Page-level text extractions

•••

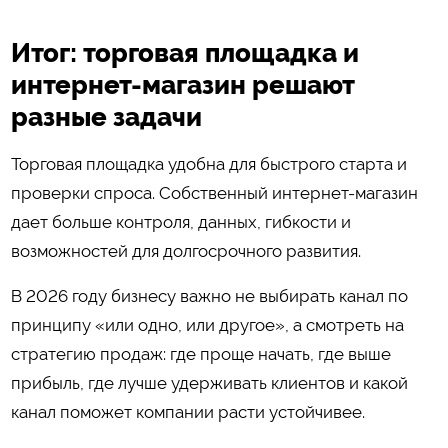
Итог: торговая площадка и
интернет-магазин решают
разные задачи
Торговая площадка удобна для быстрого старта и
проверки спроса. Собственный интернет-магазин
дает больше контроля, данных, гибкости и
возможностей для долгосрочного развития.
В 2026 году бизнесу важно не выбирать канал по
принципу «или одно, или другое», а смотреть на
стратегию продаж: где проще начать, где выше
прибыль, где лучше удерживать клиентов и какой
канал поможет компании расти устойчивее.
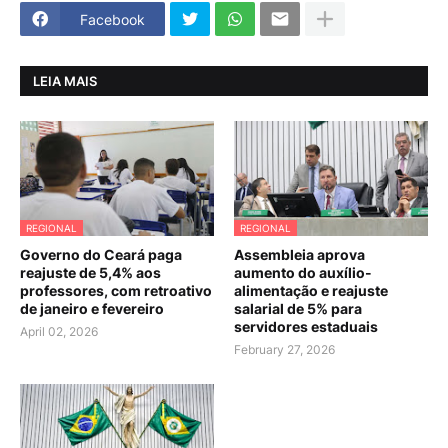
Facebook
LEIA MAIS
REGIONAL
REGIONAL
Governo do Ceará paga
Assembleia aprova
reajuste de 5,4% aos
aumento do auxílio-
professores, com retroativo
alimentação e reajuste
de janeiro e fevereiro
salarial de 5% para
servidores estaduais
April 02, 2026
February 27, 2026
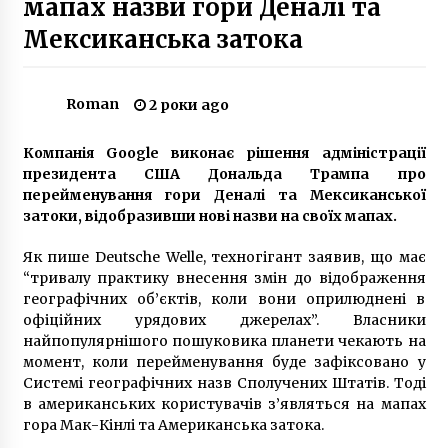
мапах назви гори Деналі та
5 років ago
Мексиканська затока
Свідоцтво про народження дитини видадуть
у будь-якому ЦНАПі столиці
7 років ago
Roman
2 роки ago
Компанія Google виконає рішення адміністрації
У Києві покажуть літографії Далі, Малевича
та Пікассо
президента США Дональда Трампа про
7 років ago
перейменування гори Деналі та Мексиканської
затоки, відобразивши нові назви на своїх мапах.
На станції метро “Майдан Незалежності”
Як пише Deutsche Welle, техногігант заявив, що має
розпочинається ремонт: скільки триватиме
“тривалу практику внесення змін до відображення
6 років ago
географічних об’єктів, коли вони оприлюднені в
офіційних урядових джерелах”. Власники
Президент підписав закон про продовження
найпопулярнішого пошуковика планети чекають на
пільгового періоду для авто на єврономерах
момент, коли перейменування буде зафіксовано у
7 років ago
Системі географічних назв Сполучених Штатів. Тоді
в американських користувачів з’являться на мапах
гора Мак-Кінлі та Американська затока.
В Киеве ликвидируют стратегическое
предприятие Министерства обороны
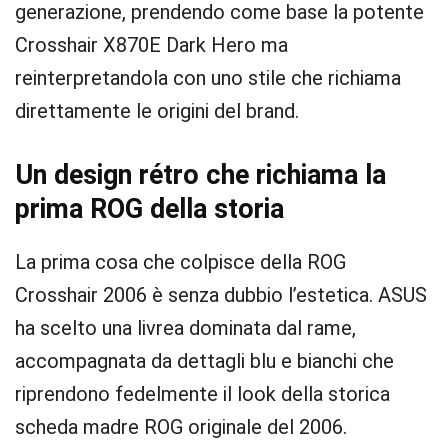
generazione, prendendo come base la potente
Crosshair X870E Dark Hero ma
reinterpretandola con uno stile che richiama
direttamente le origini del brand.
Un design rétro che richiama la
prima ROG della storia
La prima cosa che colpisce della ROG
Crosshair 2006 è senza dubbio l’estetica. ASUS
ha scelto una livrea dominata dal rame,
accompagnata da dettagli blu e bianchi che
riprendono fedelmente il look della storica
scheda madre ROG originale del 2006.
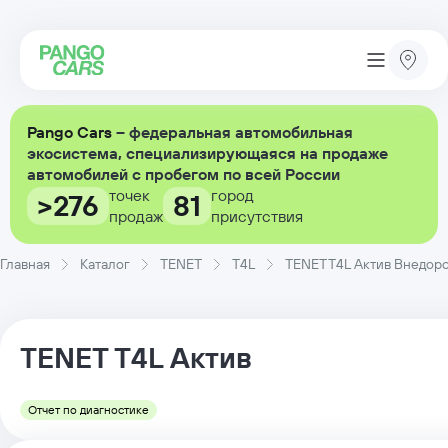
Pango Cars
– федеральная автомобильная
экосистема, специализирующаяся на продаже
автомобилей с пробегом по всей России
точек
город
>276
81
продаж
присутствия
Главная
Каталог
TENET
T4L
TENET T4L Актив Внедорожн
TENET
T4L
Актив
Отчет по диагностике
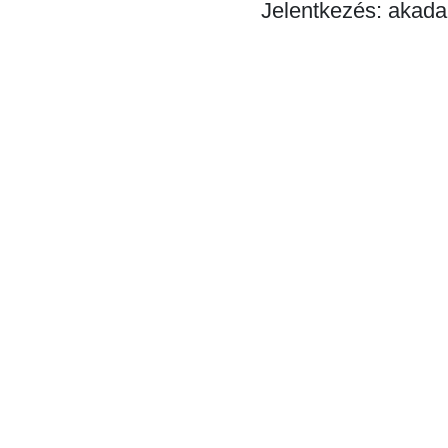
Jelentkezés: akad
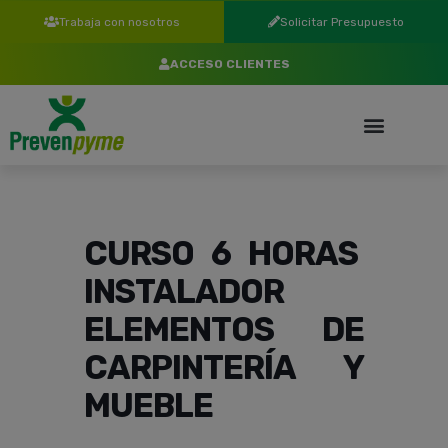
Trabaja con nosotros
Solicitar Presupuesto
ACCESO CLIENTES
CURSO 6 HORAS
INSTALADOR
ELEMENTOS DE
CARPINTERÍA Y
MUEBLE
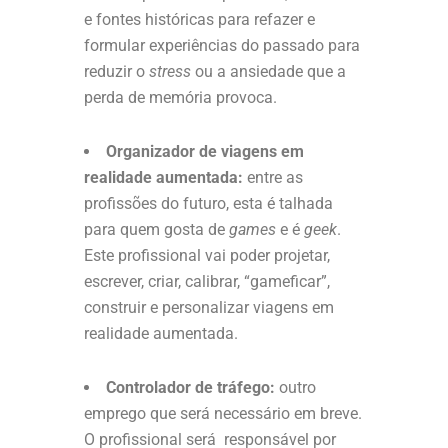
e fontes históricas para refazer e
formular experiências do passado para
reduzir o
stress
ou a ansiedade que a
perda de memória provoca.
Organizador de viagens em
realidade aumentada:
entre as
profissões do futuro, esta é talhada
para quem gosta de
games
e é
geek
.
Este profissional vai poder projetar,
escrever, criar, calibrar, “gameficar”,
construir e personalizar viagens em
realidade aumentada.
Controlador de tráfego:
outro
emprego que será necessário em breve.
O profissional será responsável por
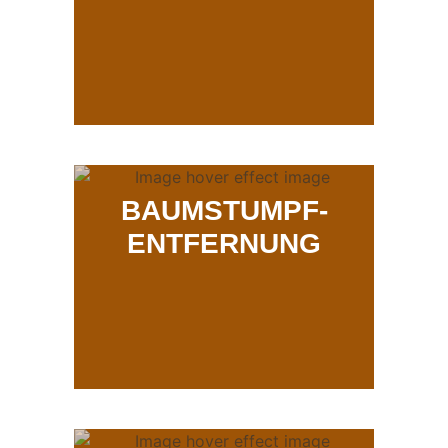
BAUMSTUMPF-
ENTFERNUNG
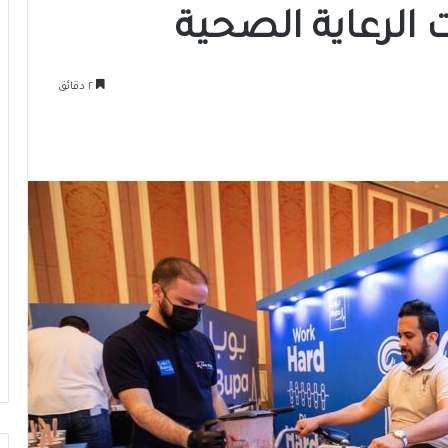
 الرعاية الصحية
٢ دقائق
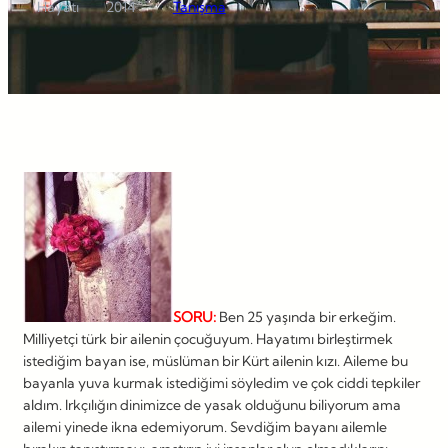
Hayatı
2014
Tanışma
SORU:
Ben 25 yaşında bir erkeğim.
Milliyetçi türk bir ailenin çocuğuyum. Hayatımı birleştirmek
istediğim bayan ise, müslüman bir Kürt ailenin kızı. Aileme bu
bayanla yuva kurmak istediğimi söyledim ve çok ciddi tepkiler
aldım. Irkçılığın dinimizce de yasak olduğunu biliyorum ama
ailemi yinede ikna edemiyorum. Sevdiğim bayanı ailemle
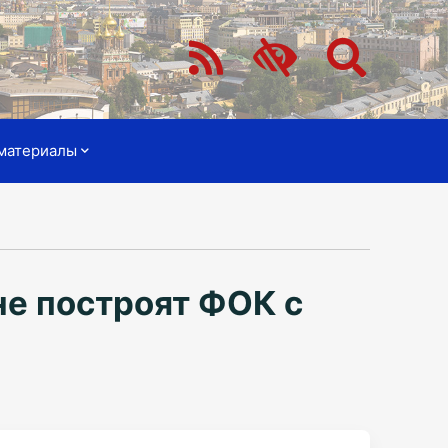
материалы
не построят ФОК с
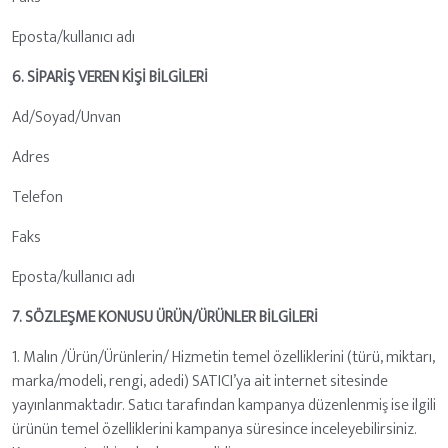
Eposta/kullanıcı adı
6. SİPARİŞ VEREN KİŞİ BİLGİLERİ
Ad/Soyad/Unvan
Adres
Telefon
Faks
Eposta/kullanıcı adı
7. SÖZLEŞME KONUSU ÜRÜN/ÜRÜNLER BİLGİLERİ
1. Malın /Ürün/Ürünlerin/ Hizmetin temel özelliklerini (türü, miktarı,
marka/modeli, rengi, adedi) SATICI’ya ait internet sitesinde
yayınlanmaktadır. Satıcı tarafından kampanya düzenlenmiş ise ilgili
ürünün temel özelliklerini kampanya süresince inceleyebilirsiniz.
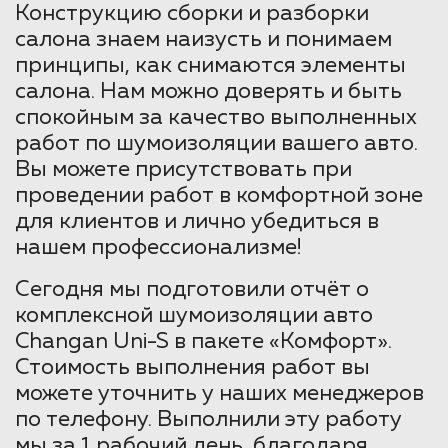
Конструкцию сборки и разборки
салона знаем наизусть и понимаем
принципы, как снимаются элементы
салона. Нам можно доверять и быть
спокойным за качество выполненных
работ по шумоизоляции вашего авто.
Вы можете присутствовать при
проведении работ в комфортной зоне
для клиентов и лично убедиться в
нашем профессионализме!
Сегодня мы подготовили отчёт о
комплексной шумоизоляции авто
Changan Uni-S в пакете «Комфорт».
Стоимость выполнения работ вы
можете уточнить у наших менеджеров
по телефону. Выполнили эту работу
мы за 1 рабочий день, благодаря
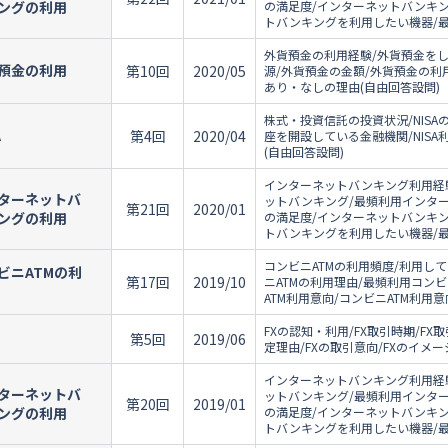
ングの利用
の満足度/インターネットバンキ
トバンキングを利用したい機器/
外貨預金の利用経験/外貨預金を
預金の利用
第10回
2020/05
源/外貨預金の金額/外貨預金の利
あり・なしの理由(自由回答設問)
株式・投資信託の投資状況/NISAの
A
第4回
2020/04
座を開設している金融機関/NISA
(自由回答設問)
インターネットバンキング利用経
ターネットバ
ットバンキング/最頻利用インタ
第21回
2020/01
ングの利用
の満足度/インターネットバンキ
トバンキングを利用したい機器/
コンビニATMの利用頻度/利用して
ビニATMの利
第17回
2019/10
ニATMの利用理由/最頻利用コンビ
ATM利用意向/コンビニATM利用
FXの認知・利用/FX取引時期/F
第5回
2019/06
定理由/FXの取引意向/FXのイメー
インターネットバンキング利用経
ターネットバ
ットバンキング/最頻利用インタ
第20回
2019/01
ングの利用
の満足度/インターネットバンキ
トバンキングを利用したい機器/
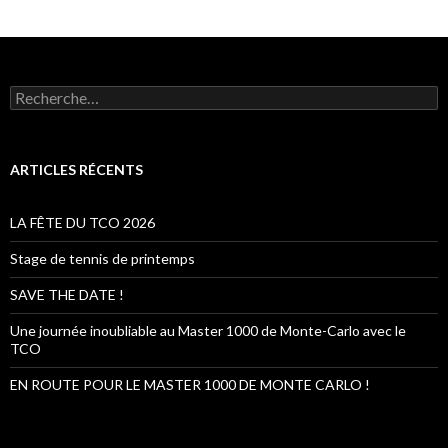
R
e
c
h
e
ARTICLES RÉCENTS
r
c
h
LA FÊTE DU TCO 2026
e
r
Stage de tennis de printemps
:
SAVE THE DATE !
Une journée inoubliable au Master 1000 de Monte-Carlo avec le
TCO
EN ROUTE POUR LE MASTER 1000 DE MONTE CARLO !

•••

What needs to be done -> Transcribe, without alteration, each line from the one with "спокойным за качество выполненных" through the last line of the data; no pictures belong in the copy.

Task result ->
спокойным за качество выполненных
работ по шумоизоляции вашего авто.
Вы можете присутствовать при
проведении работ в комфортной зоне
для клиентов и лично убедиться в
нашем профессионализме!
Сегодня мы подготовили отчёт о
комплексной шумоизоляции авто
Changan Uni-S в пакете «Комфорт».
Стоимость выполнения работ вы
можете уточнить у наших менеджеров
по телефону. Выполнили эту работу
мы за 1 рабочий день, благодаря
ングの利用
の満足度/インターネットバンキ
トバンキングを利用したい機器/
外貨預金の利用経験/外貨預金を
預金の利用
第10回
2020/05
源/外貨預金の金額/外貨預金の利
あり・なしの理由(自由回答設問)
株式・投資信託の投資状況/NISAの
A
第4回
2020/04
座を開設している金融機関/NISA
(自由回答設問)
インターネットバンキング利用経
ターネットバ
ットバンキング/最頻利用インタ
第21回
2020/01
ングの利用
の満足度/インターネットバンキ
トバンキングを利用したい機器/
コンビニATMの利用頻度/利用して
ビニATMの利
第17回
2019/10
ニATMの利用理由/最頻利用コンビ
ATM利用意向/コンビニATM利用
FXの認知・利用/FX取引時期/F
第5回
2019/06
定理由/FXの取引意向/FXのイメー
インターネットバンキング利用経
ターネットバ
ットバンキング/最頻利用インタ
第20回
2019/01
ングの利用
の満足度/インターネットバンキ
トバンキングを利用したい機器/
R
e
c
h
e
ARTICLES RÉCENTS
r
c
h
LA FÊTE DU TCO 2026
e
r
Stage de tennis de printemps
:
SAVE THE DATE !
Une journée inoubliable au Master 1000 de Monte-Carlo avec le
TCO
EN ROUTE POUR LE MASTER 1000 DE MONTE CARLO !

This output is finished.